Сочинение Пушкина «Обязанности человека» (1834)[129]
становится для Синявского поводом к цитации. Пушкин: «Сильвио Пеллико десять лет провел в разных темницах и, получа свободу, издал свои записки. Изумление было всеобщее: ждали жалоб, напитанных горечью, – прочли умилительные размышления, исполненные ясного спокойствия, любви и доброжелательства» (с. 367). И, как понятно, пушкинская интертекстема становится «образцом для подражания» у Синявского-Терца. «Доброжелательственные» записки Пеллико, так поразившие Пушкина, находят отклик в сознании современного автора-заключенного, пребывающего в «своих темницах» и создающего собственные записки об «обязанностях человека». Рядом с Пушкиным: «Пушкин чаще всего любит то, о чем пишет, а так как он писал обо всем, не найти в мире более доброжелательного писателя» (с. 367).Кажется, можно было бы подобрать сумму иных (фривольно-снижающих) суждений Терца о Пушкине. Но автор сам манифестирует свою стратегию в любви к Пушкину: в самом начале повествования посредством музеифицирующих образов памятника и венков, теперь на уровне формально-жанровых и стилевых предпочтений:
«Пушкин не жаловал официальную оду, но, сменив пластинку, какой-то частью души оставался одописцем. Только теперь он писал оды в честь чернильницы, на встречу осени, пусть шутливые, смешливые, а всё ж исполненные похвалы. <…> Прочнее многих современников Пушкин сохранял за собою антураж и титул певца, стоящего на страже интересов привилегированного предмета. Однако эти привилегии воспевались им не в форме высокопарного славословия, затмевающего предмет разговора пиитическим красноречием, но в виде нежной восприимчивости к личным свойствам обожаемой вещи, так что она, купаясь в славе, не теряла реальных признаков, а лишь становилась более ясной и, значит, более притягательной» (с. 369).
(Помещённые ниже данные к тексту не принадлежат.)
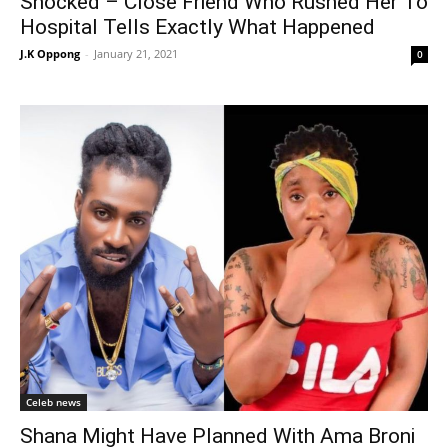
Shocked – Close Friend Who Rushed Her To
Hospital Tells Exactly What Happened
J.K Oppong
-
January 21, 2021
0
Celeb news
Shana Might Have Planned With Ama Broni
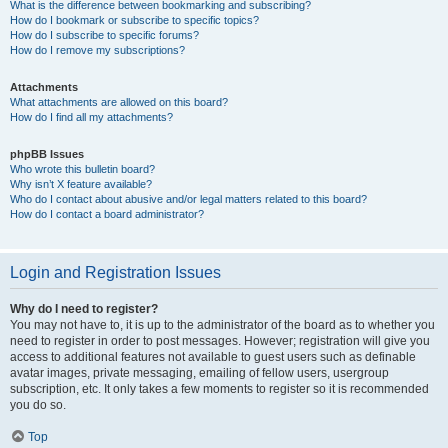
What is the difference between bookmarking and subscribing?
How do I bookmark or subscribe to specific topics?
How do I subscribe to specific forums?
How do I remove my subscriptions?
Attachments
What attachments are allowed on this board?
How do I find all my attachments?
phpBB Issues
Who wrote this bulletin board?
Why isn’t X feature available?
Who do I contact about abusive and/or legal matters related to this board?
How do I contact a board administrator?
Login and Registration Issues
Why do I need to register?
You may not have to, it is up to the administrator of the board as to whether you
need to register in order to post messages. However; registration will give you
access to additional features not available to guest users such as definable
avatar images, private messaging, emailing of fellow users, usergroup
subscription, etc. It only takes a few moments to register so it is recommended
you do so.
Top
Синявский-Терц уверенно смещается от вересаевского претекста (можно добавить, и от розановского, цветаевского, пастернаковского и др.) в сторону пратекста Пушкина, в воспеваемом им «объекте» находя черты, близкие его субъективности. Синявский стремится за универсализмом Пушкина разглядеть истоки его «доли» и «воли», черты той свободы, которую он намерен был изначально (в обозначении целей собственного исследования) декларировать («завещать» читателям и потомкам). «Круглость» Пушкина теперь дополняется понятием «широты»: «Он всегда был слишком широк для своих друзей» (с. 371). А отсюда вытекает так раздражившая критиков «пустота» Пушкина, которой «наделил» Синявский-Терц Пушкина.
Однако, как и в ряде других случаев, концепт «пустота» имеет у Синявского глубоко философский, далеко не поверхностно разговорный смысл. Пушкинская пустота у Синявского – это глубина и емкость поэтической натуры, пустота, которая квалифицирует не отсутствие, но наличие бездонности и незаполнимости, не пространство для «ничто», а пространство для «всё». По Синявскому, «пустота – содержимое Пушкина» (с. 372). И в данном случае оппонентам писателя следовало бы буквально воспринять семантику паронимической лексемы:
Синявский обильно пропитывается интертекстемами Пушкина, вслед за поэтом обретая свободу там, где она, в его представлении, «умерщвлена» академизмом и наукообразием, в том числе свободу изложения, манеры, стиля. Оттого Синявскому-Терцу позволительно поименовать восприимчивость (в его характеристике «повышенную восприимчивость») Пушкина по виду сниженным контекстуальным синонимом «вурдалачество» (с. 373). И хотя последняя дефиниция вызвала шквал неудовольственных нареканий критики, однако для Синявского важно, что в эмоционально выразительном слове «вурдалак» аккумулированы компоненты мистические, демонические, чертовские. Неслучайно Пушкин так любил слово «чорт» (им пронизан весь его эпистолярий) и его образ (вспомним, напр., «Сказку о попе и его работнике Балде»), и Синявский настойчиво (и программно) воспроизводит слово в той же архаизированной пушкинской орфографии – «чорт» (в речи повествователя: «чорт побери», с. 409; «лихо рассчитываясь с чортом…», с. 421; и др.)[130]
. Вампиризм Пушкина у Синявского становится объяснением-обоснованием «вечной молодости, свежей крови, крепкого румянца» его поэзии, ее «неслыханной силы» и «всей полноты бытия» (с. 373).